Using “Big Data” to forecast migration
A tale of high expectations, promising results and a long road ahead
by Jasper Tjaden, Andres Arau, Muertizha Nuermaimaiti, Imge Cetin, Eduardo Acostamadiedo, Marzia Rango.
Act 1 — High Expectations
“Data is the new oil,” they say. ‘Big Data’ is even bigger than that. The “data revolution” will contribute to solving societies’ problems and help governments adopt better policies and run more effective programs. In the migration field, digital trace data are seen as a potentially powerful tool to improve migration management processes (visa applications; asylum decision and geographic allocation of asylum seeker, facilitating integration, “smart borders” etc.).1
Forecasting migration is one particular area where big data seems to excite data nerds (like us) and policymakers alike. If there is one way big data has already made a difference, it is its ability to bring different actors together — data scientists, business people and policy makers — to sit through countless slides with numbers, tables and graphs. Traditional migration data sources, like censuses, administrative data and surveys, have never quite managed to generate the same level of excitement.
Many EU countries are currently heavily investing in new ways to forecast migration. Relatively large numbers of asylum seekers in 2014, 2015 and 2016 strained the capacity of many EU governments. Better forecasting tools are meant to help governments prepare in advance.
In a recent European Migration Network study, 10 out of the 22 EU governments surveyed said they make use of forecasting methods, many using open source data for “early warning and risk analysis” purposes. The 2020 European Migration Network conference was dedicated entirely to the theme of forecasting migration, hosting more than 15 expert presentations on the topic. The recently proposed EU Pact on Migration and Asylum outlines a “Migration Preparedness and Crisis Blueprint” which “should provide timely and adequate information in order to establish the updated migration situational awareness and provide for early warning/forecasting, as well as increase resilience to efficiently deal with any type of migration crisis.” (p. 4) The European Commission is currently finalizing a feasibility study on the use of artificial intelligence for predicting migration to the EU; Frontex — the EU Border Agency — is scaling up efforts to forecast irregular border crossings; EASO — the European Asylum Support Office — is devising a composite “push-factor index” and experimenting with forecasting asylum-related migration flows using machine learning and data at scale. In Fall 2020, during Germany’s EU Council Presidency, the German Interior Ministry organized a workshop series around Migration 4.0 highlighting the benefits of various ways to “digitalize” migration management. At the same time, the EU is investing substantial resources in migration forecasting research under its Horizon2020 programme, including QuantMig, ITFLOWS, and HumMingBird.
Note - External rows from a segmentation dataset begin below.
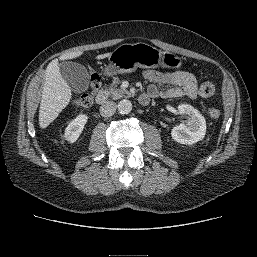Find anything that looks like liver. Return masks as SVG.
I'll return each mask as SVG.
<instances>
[{
	"mask_svg": "<svg viewBox=\"0 0 257 257\" xmlns=\"http://www.w3.org/2000/svg\"><path fill=\"white\" fill-rule=\"evenodd\" d=\"M82 54L83 52L80 51L67 53L60 56L59 60L74 59ZM110 54L98 55L96 59L107 58ZM71 96V88L60 73L58 59H54L45 71V82L39 108V125L41 128H46L58 117L59 113L69 104Z\"/></svg>",
	"mask_w": 257,
	"mask_h": 257,
	"instance_id": "6515ba94",
	"label": "liver"
}]
</instances>
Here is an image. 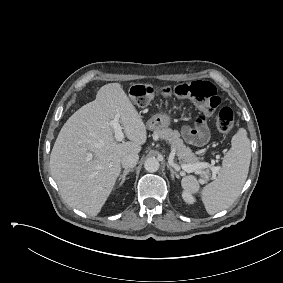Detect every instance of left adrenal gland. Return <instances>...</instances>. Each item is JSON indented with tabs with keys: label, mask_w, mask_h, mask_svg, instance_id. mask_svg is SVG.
Segmentation results:
<instances>
[{
	"label": "left adrenal gland",
	"mask_w": 283,
	"mask_h": 283,
	"mask_svg": "<svg viewBox=\"0 0 283 283\" xmlns=\"http://www.w3.org/2000/svg\"><path fill=\"white\" fill-rule=\"evenodd\" d=\"M167 167L170 169L172 180H174V177H176L178 179L180 178L179 174L177 172H175L170 165H167Z\"/></svg>",
	"instance_id": "left-adrenal-gland-1"
}]
</instances>
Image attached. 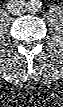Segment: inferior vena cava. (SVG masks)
I'll return each mask as SVG.
<instances>
[{
  "mask_svg": "<svg viewBox=\"0 0 63 107\" xmlns=\"http://www.w3.org/2000/svg\"><path fill=\"white\" fill-rule=\"evenodd\" d=\"M7 9L13 15H19L26 12L25 3L22 1H11L7 4Z\"/></svg>",
  "mask_w": 63,
  "mask_h": 107,
  "instance_id": "inferior-vena-cava-1",
  "label": "inferior vena cava"
}]
</instances>
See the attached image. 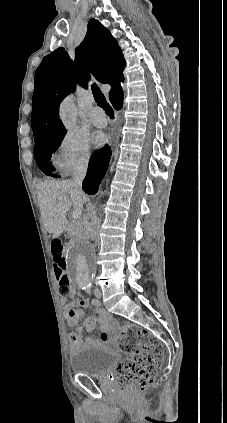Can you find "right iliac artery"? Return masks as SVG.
<instances>
[{"label":"right iliac artery","mask_w":227,"mask_h":423,"mask_svg":"<svg viewBox=\"0 0 227 423\" xmlns=\"http://www.w3.org/2000/svg\"><path fill=\"white\" fill-rule=\"evenodd\" d=\"M82 289H85V285H81Z\"/></svg>","instance_id":"obj_1"}]
</instances>
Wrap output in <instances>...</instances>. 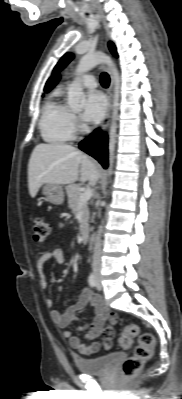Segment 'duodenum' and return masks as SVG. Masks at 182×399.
I'll use <instances>...</instances> for the list:
<instances>
[{
	"mask_svg": "<svg viewBox=\"0 0 182 399\" xmlns=\"http://www.w3.org/2000/svg\"><path fill=\"white\" fill-rule=\"evenodd\" d=\"M81 238H82V241H83L84 243L88 242L89 233H88L87 231H84V232L82 233V235H81Z\"/></svg>",
	"mask_w": 182,
	"mask_h": 399,
	"instance_id": "410a0bca",
	"label": "duodenum"
}]
</instances>
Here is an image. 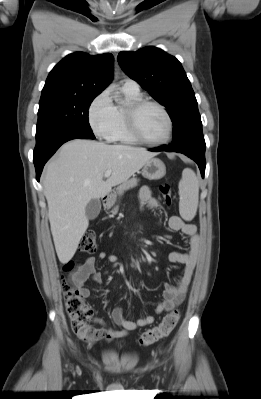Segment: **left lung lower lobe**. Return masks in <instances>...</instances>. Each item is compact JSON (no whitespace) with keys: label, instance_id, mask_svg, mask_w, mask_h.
<instances>
[{"label":"left lung lower lobe","instance_id":"1","mask_svg":"<svg viewBox=\"0 0 261 399\" xmlns=\"http://www.w3.org/2000/svg\"><path fill=\"white\" fill-rule=\"evenodd\" d=\"M205 144H187L184 146H172L164 145L158 148L150 149L153 152L167 151V152H178L185 154L186 156L193 159L199 166L202 177H204L205 172Z\"/></svg>","mask_w":261,"mask_h":399}]
</instances>
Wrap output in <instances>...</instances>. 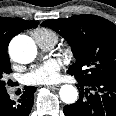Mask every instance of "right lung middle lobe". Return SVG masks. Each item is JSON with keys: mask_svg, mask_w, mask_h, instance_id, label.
I'll return each instance as SVG.
<instances>
[{"mask_svg": "<svg viewBox=\"0 0 116 116\" xmlns=\"http://www.w3.org/2000/svg\"><path fill=\"white\" fill-rule=\"evenodd\" d=\"M11 72L9 56L7 54L0 55V96L7 94L5 76Z\"/></svg>", "mask_w": 116, "mask_h": 116, "instance_id": "1", "label": "right lung middle lobe"}]
</instances>
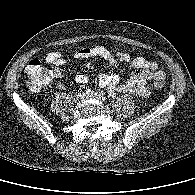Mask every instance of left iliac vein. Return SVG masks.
Wrapping results in <instances>:
<instances>
[{"label": "left iliac vein", "mask_w": 195, "mask_h": 195, "mask_svg": "<svg viewBox=\"0 0 195 195\" xmlns=\"http://www.w3.org/2000/svg\"><path fill=\"white\" fill-rule=\"evenodd\" d=\"M87 98H96L98 100H101L102 97L98 94V93H95V92H90L86 95Z\"/></svg>", "instance_id": "4c4485c4"}]
</instances>
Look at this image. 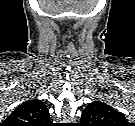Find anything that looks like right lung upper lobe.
I'll return each instance as SVG.
<instances>
[{
    "instance_id": "right-lung-upper-lobe-1",
    "label": "right lung upper lobe",
    "mask_w": 135,
    "mask_h": 126,
    "mask_svg": "<svg viewBox=\"0 0 135 126\" xmlns=\"http://www.w3.org/2000/svg\"><path fill=\"white\" fill-rule=\"evenodd\" d=\"M49 111L38 99L28 100L19 105L5 120L4 126H49Z\"/></svg>"
}]
</instances>
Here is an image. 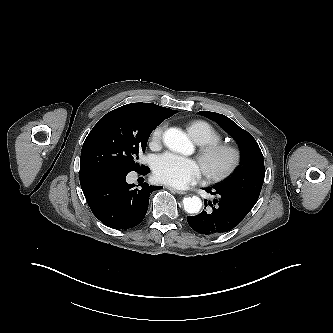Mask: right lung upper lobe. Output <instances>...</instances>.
<instances>
[{
	"label": "right lung upper lobe",
	"mask_w": 333,
	"mask_h": 333,
	"mask_svg": "<svg viewBox=\"0 0 333 333\" xmlns=\"http://www.w3.org/2000/svg\"><path fill=\"white\" fill-rule=\"evenodd\" d=\"M116 110L144 113L151 115L153 117H158L163 119L169 118L176 113L175 110L161 107L153 103H132L119 107Z\"/></svg>",
	"instance_id": "right-lung-upper-lobe-1"
}]
</instances>
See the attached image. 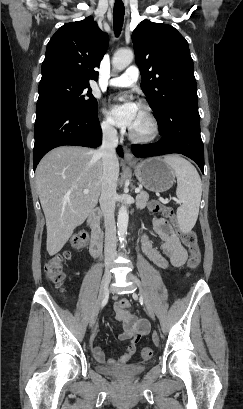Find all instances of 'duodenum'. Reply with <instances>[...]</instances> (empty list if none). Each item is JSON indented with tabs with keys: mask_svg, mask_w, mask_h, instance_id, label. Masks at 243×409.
<instances>
[{
	"mask_svg": "<svg viewBox=\"0 0 243 409\" xmlns=\"http://www.w3.org/2000/svg\"><path fill=\"white\" fill-rule=\"evenodd\" d=\"M101 212L93 209L88 216L87 222L90 225V245L89 251L92 256L98 257L102 251V232L100 229Z\"/></svg>",
	"mask_w": 243,
	"mask_h": 409,
	"instance_id": "410a0bca",
	"label": "duodenum"
}]
</instances>
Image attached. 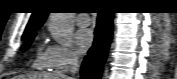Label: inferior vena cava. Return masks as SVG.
I'll return each instance as SVG.
<instances>
[{
  "label": "inferior vena cava",
  "mask_w": 177,
  "mask_h": 79,
  "mask_svg": "<svg viewBox=\"0 0 177 79\" xmlns=\"http://www.w3.org/2000/svg\"><path fill=\"white\" fill-rule=\"evenodd\" d=\"M70 72L75 74L79 70V60L76 55H72L70 59Z\"/></svg>",
  "instance_id": "1"
}]
</instances>
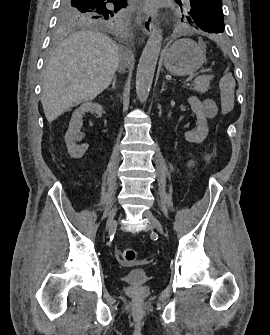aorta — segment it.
<instances>
[{"instance_id": "obj_1", "label": "aorta", "mask_w": 270, "mask_h": 335, "mask_svg": "<svg viewBox=\"0 0 270 335\" xmlns=\"http://www.w3.org/2000/svg\"><path fill=\"white\" fill-rule=\"evenodd\" d=\"M162 30H153L139 60L136 74V94L145 102L152 86L154 72L161 50Z\"/></svg>"}]
</instances>
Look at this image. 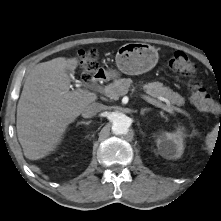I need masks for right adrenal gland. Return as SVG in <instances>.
<instances>
[{"mask_svg": "<svg viewBox=\"0 0 221 221\" xmlns=\"http://www.w3.org/2000/svg\"><path fill=\"white\" fill-rule=\"evenodd\" d=\"M90 123H91V121H80L77 123V125H82V124L89 125Z\"/></svg>", "mask_w": 221, "mask_h": 221, "instance_id": "right-adrenal-gland-1", "label": "right adrenal gland"}]
</instances>
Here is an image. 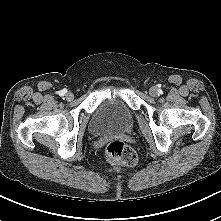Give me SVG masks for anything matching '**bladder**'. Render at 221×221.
Instances as JSON below:
<instances>
[{
	"label": "bladder",
	"instance_id": "obj_1",
	"mask_svg": "<svg viewBox=\"0 0 221 221\" xmlns=\"http://www.w3.org/2000/svg\"><path fill=\"white\" fill-rule=\"evenodd\" d=\"M133 121V112L124 100L103 98L91 114L88 129L97 137L125 134L131 130Z\"/></svg>",
	"mask_w": 221,
	"mask_h": 221
}]
</instances>
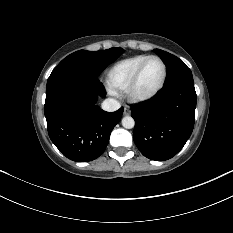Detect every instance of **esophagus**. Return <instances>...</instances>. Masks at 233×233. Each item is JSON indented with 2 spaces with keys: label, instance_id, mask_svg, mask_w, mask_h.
<instances>
[{
  "label": "esophagus",
  "instance_id": "1",
  "mask_svg": "<svg viewBox=\"0 0 233 233\" xmlns=\"http://www.w3.org/2000/svg\"><path fill=\"white\" fill-rule=\"evenodd\" d=\"M124 115H129L130 113H131V110H130V108L128 107V106H125L124 107Z\"/></svg>",
  "mask_w": 233,
  "mask_h": 233
}]
</instances>
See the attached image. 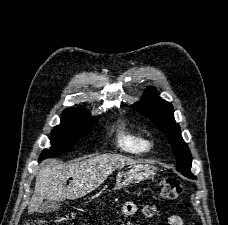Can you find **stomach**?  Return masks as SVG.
<instances>
[{
	"label": "stomach",
	"mask_w": 228,
	"mask_h": 225,
	"mask_svg": "<svg viewBox=\"0 0 228 225\" xmlns=\"http://www.w3.org/2000/svg\"><path fill=\"white\" fill-rule=\"evenodd\" d=\"M154 175V169L151 165L146 163H133V165H127L126 169H118L116 175L115 189L120 191L123 187H128L132 183H140L145 179H150Z\"/></svg>",
	"instance_id": "0dacf381"
}]
</instances>
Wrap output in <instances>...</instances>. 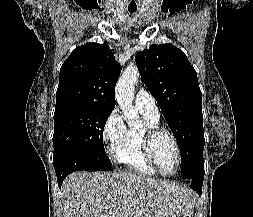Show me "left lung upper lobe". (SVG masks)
<instances>
[{
	"label": "left lung upper lobe",
	"mask_w": 253,
	"mask_h": 217,
	"mask_svg": "<svg viewBox=\"0 0 253 217\" xmlns=\"http://www.w3.org/2000/svg\"><path fill=\"white\" fill-rule=\"evenodd\" d=\"M135 61L178 142L183 178L202 174V94L195 69L184 52L172 44L151 45L137 53Z\"/></svg>",
	"instance_id": "obj_1"
}]
</instances>
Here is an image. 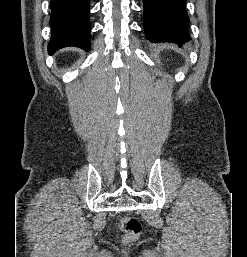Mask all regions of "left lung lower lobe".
Wrapping results in <instances>:
<instances>
[{"mask_svg": "<svg viewBox=\"0 0 247 257\" xmlns=\"http://www.w3.org/2000/svg\"><path fill=\"white\" fill-rule=\"evenodd\" d=\"M143 3L144 31L148 40L178 46L190 40L186 0H143Z\"/></svg>", "mask_w": 247, "mask_h": 257, "instance_id": "0a47b994", "label": "left lung lower lobe"}]
</instances>
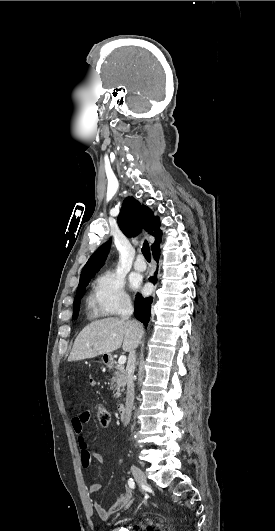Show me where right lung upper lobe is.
Instances as JSON below:
<instances>
[{
    "instance_id": "cb5924a9",
    "label": "right lung upper lobe",
    "mask_w": 275,
    "mask_h": 531,
    "mask_svg": "<svg viewBox=\"0 0 275 531\" xmlns=\"http://www.w3.org/2000/svg\"><path fill=\"white\" fill-rule=\"evenodd\" d=\"M117 222L126 236L134 237L144 229L148 234L155 237V242L151 248L159 245L162 235L159 218L153 215L150 208L141 205L135 198L127 197L123 201ZM110 247L111 240L101 245L89 258L82 270L78 288L90 280L104 264Z\"/></svg>"
}]
</instances>
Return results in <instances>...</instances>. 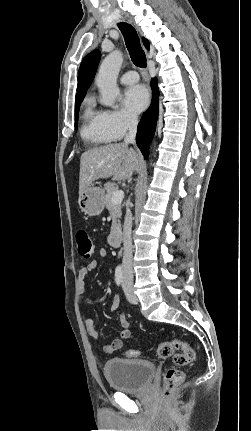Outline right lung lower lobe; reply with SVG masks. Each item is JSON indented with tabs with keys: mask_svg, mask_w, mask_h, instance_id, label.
<instances>
[{
	"mask_svg": "<svg viewBox=\"0 0 251 431\" xmlns=\"http://www.w3.org/2000/svg\"><path fill=\"white\" fill-rule=\"evenodd\" d=\"M153 100L150 108L143 114L141 121L137 127L136 142L142 154L147 157L149 154V144L152 141L155 133L156 121L158 116V87L156 79L152 82Z\"/></svg>",
	"mask_w": 251,
	"mask_h": 431,
	"instance_id": "1",
	"label": "right lung lower lobe"
}]
</instances>
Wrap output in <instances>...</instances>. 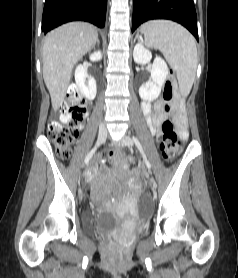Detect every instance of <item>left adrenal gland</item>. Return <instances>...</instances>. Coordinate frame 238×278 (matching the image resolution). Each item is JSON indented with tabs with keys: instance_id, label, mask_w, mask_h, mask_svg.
I'll use <instances>...</instances> for the list:
<instances>
[{
	"instance_id": "a2214340",
	"label": "left adrenal gland",
	"mask_w": 238,
	"mask_h": 278,
	"mask_svg": "<svg viewBox=\"0 0 238 278\" xmlns=\"http://www.w3.org/2000/svg\"><path fill=\"white\" fill-rule=\"evenodd\" d=\"M136 39H138V41H141V40H142V38H141V36H140L139 33L136 34L135 39H134V42L136 41Z\"/></svg>"
}]
</instances>
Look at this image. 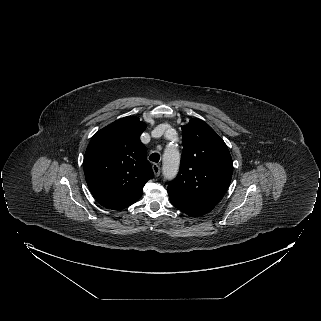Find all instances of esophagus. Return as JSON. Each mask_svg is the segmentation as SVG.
<instances>
[{
	"mask_svg": "<svg viewBox=\"0 0 321 321\" xmlns=\"http://www.w3.org/2000/svg\"><path fill=\"white\" fill-rule=\"evenodd\" d=\"M152 169H153V172L155 174L156 177H158L160 175V172H161V168L158 164H153L152 165Z\"/></svg>",
	"mask_w": 321,
	"mask_h": 321,
	"instance_id": "obj_1",
	"label": "esophagus"
}]
</instances>
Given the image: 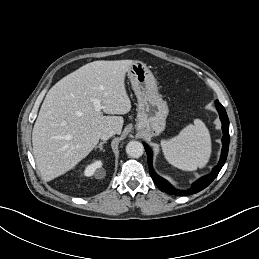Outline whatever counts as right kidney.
<instances>
[{
	"mask_svg": "<svg viewBox=\"0 0 259 259\" xmlns=\"http://www.w3.org/2000/svg\"><path fill=\"white\" fill-rule=\"evenodd\" d=\"M101 167H102V162L101 161H95L85 168L84 175L90 177L95 173V171L97 169H99Z\"/></svg>",
	"mask_w": 259,
	"mask_h": 259,
	"instance_id": "obj_1",
	"label": "right kidney"
}]
</instances>
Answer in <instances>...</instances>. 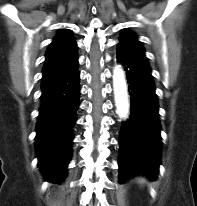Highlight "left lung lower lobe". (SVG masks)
Returning a JSON list of instances; mask_svg holds the SVG:
<instances>
[{
	"label": "left lung lower lobe",
	"instance_id": "left-lung-lower-lobe-1",
	"mask_svg": "<svg viewBox=\"0 0 197 206\" xmlns=\"http://www.w3.org/2000/svg\"><path fill=\"white\" fill-rule=\"evenodd\" d=\"M117 60L129 83L131 115L120 128L119 181L133 175L157 177L161 160V126L151 69L118 45Z\"/></svg>",
	"mask_w": 197,
	"mask_h": 206
}]
</instances>
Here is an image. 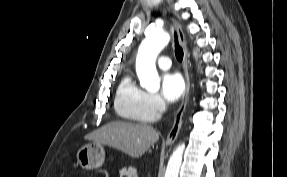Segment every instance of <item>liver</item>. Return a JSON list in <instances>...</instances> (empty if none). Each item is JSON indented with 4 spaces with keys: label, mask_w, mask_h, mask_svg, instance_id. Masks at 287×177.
I'll list each match as a JSON object with an SVG mask.
<instances>
[{
    "label": "liver",
    "mask_w": 287,
    "mask_h": 177,
    "mask_svg": "<svg viewBox=\"0 0 287 177\" xmlns=\"http://www.w3.org/2000/svg\"><path fill=\"white\" fill-rule=\"evenodd\" d=\"M85 139L107 145L137 158L159 140V133L147 124L112 121L86 135Z\"/></svg>",
    "instance_id": "6515ba94"
}]
</instances>
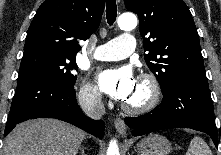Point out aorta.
<instances>
[{
  "mask_svg": "<svg viewBox=\"0 0 221 155\" xmlns=\"http://www.w3.org/2000/svg\"><path fill=\"white\" fill-rule=\"evenodd\" d=\"M118 26L124 31H131L137 26V18L132 14H123L118 18ZM107 155H120L116 140H112Z\"/></svg>",
  "mask_w": 221,
  "mask_h": 155,
  "instance_id": "aorta-1",
  "label": "aorta"
}]
</instances>
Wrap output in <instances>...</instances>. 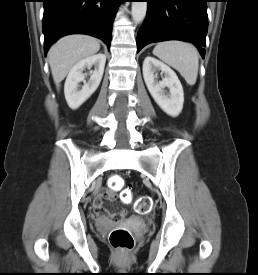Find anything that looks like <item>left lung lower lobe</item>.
I'll return each mask as SVG.
<instances>
[{"instance_id": "left-lung-lower-lobe-1", "label": "left lung lower lobe", "mask_w": 258, "mask_h": 275, "mask_svg": "<svg viewBox=\"0 0 258 275\" xmlns=\"http://www.w3.org/2000/svg\"><path fill=\"white\" fill-rule=\"evenodd\" d=\"M148 9L137 35V52L152 42L182 40L205 55L207 0H146Z\"/></svg>"}]
</instances>
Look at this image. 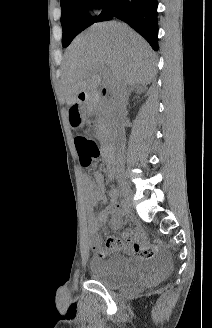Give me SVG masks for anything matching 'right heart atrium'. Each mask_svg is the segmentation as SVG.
Returning a JSON list of instances; mask_svg holds the SVG:
<instances>
[{
  "instance_id": "obj_1",
  "label": "right heart atrium",
  "mask_w": 212,
  "mask_h": 328,
  "mask_svg": "<svg viewBox=\"0 0 212 328\" xmlns=\"http://www.w3.org/2000/svg\"><path fill=\"white\" fill-rule=\"evenodd\" d=\"M91 5L95 14H100L104 11V3L101 0H92Z\"/></svg>"
}]
</instances>
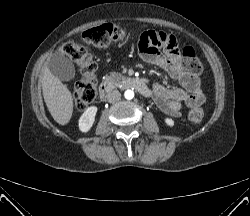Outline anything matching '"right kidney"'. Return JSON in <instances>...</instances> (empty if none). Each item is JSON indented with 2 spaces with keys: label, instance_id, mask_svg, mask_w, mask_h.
<instances>
[{
  "label": "right kidney",
  "instance_id": "obj_1",
  "mask_svg": "<svg viewBox=\"0 0 250 216\" xmlns=\"http://www.w3.org/2000/svg\"><path fill=\"white\" fill-rule=\"evenodd\" d=\"M97 110L96 106H91L81 115L78 125L81 132L86 133L91 129L95 121Z\"/></svg>",
  "mask_w": 250,
  "mask_h": 216
}]
</instances>
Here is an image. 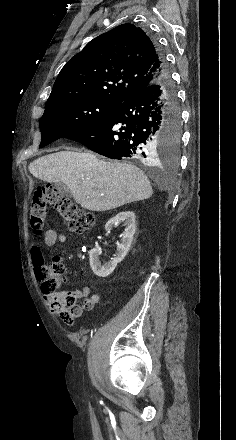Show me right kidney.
I'll list each match as a JSON object with an SVG mask.
<instances>
[{"label": "right kidney", "instance_id": "ca27d5eb", "mask_svg": "<svg viewBox=\"0 0 236 440\" xmlns=\"http://www.w3.org/2000/svg\"><path fill=\"white\" fill-rule=\"evenodd\" d=\"M120 222H124L126 228L122 234L123 238L121 243L117 246L116 255L111 261L101 264V261L99 260L101 250L98 248L91 249L89 252L91 269L94 274L99 277L109 276L114 271L117 264L124 259L131 247L133 236L136 231L135 214L132 211L120 212L106 223L105 229L111 230Z\"/></svg>", "mask_w": 236, "mask_h": 440}]
</instances>
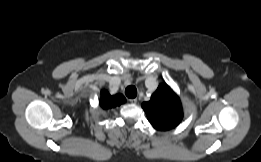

Is all this excitement warranted?
Yes, it is.
Act 2 — Promising Results
Indeed, a growing number of studies hint at the potential of big data for migration forecasting. Let’s take two prominent examples: the use of Google Trends and Facebook networks.
Google Trends
Google Trends is a powerful and publicly accessible tool for online search data. Google Trends is a good proxy for what over a billion users worldwide are curious about (i.e. searching for on the Google search engine).2 Migrants may use the internet to prepare for a journey, or at any point during the journey. This means search data may be a potentially effective way of gaining insight on migration plans and patterns. Several studies have explored the use of Google Trends for predicting migration flows.3
Google Trends data have been used for forecasting migration within the U.S, and to OECD countries, as well as for predicting Latin America migration to Spain, among others.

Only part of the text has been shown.